— Reading text —
The dynamic array implementation is more space efficient. Suppose that each heap element contains just a pointer to a struct:

• the tree implementation must store three pointers for each element: parent, left child and right child. So the memory usage is always 4n (3 tree pointers + 1 struct pointer).

  Tree BSTs would also need further balancing information, e.g. black-red-ness.

• the dynamic array implementation can be of size 2n just after a doubling. So on average it is going to be 1.5n.

On the other hand, the tree heap has better worst case insert, because copying the backing dynamic array to double its size takes O(n) worst case, while the tree heap just does new small allocations for each node.

Still, the backing array doubling is O(1) amortized, so it comes down to a maximum latency consideration. Mentioned here.

Philosophy

• BSTs maintain a global property between a parent and all descendants (left smaller, right bigger).

  The top node of a BST is the middle element, which requires global knowledge to maintain (knowing how many smaller and larger elements are there).

  This global property is more expensive to maintain (log n insert), but gives more powerful searches (log n search).

• Heaps maintain a local property between parent and direct children (parent > children).

— Supplied material —
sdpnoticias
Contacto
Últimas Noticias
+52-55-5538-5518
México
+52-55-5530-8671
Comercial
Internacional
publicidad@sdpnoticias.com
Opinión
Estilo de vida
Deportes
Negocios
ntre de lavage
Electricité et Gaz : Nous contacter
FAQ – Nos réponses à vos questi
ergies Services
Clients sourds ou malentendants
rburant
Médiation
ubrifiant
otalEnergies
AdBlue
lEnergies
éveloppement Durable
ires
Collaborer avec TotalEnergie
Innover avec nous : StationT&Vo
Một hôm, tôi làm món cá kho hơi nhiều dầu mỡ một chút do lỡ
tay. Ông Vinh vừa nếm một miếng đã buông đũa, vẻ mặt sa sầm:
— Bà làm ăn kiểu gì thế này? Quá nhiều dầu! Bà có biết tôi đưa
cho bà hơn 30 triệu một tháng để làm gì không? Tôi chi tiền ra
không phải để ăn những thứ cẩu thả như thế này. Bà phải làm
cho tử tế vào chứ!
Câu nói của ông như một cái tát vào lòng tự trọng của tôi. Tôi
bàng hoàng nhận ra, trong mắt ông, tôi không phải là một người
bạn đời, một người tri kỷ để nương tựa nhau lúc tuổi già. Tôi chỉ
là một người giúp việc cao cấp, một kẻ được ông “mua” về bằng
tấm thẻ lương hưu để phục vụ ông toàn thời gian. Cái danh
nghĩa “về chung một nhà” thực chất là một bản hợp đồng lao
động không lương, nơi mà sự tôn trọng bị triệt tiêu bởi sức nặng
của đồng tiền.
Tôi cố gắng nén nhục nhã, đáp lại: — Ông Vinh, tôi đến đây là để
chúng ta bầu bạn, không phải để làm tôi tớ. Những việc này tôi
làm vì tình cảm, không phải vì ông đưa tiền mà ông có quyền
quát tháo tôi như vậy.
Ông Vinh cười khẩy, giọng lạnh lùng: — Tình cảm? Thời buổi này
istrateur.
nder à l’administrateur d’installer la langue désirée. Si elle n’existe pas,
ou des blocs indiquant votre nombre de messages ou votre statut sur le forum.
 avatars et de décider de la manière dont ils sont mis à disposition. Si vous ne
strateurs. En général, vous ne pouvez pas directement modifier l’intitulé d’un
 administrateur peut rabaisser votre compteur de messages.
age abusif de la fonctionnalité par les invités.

— Task requirements —
Retype the heaps and BSTs text from "The dynamic array implementation is" to "consideration. Mentioned here." word for word. The records have no connection to the text about heaps and binary search trees.

— Output of the task —
The dynamic array implementation is more space efficient. Suppose that each heap element contains just a pointer to a struct:

• the tree implementation must store three pointers for each element: parent, left child and right child. So the memory usage is always 4n (3 tree pointers + 1 struct pointer).

  Tree BSTs would also need further balancing information, e.g. black-red-ness.

• the dynamic array implementation can be of size 2n just after a doubling. So on average it is going to be 1.5n.

On the other hand, the tree heap has better worst case insert, because copying the backing dynamic array to double its size takes O(n) worst case, while the tree heap just does new small allocations for each node.

Still, the backing array doubling is O(1) amortized, so it comes down to a maximum latency consideration. Mentioned here.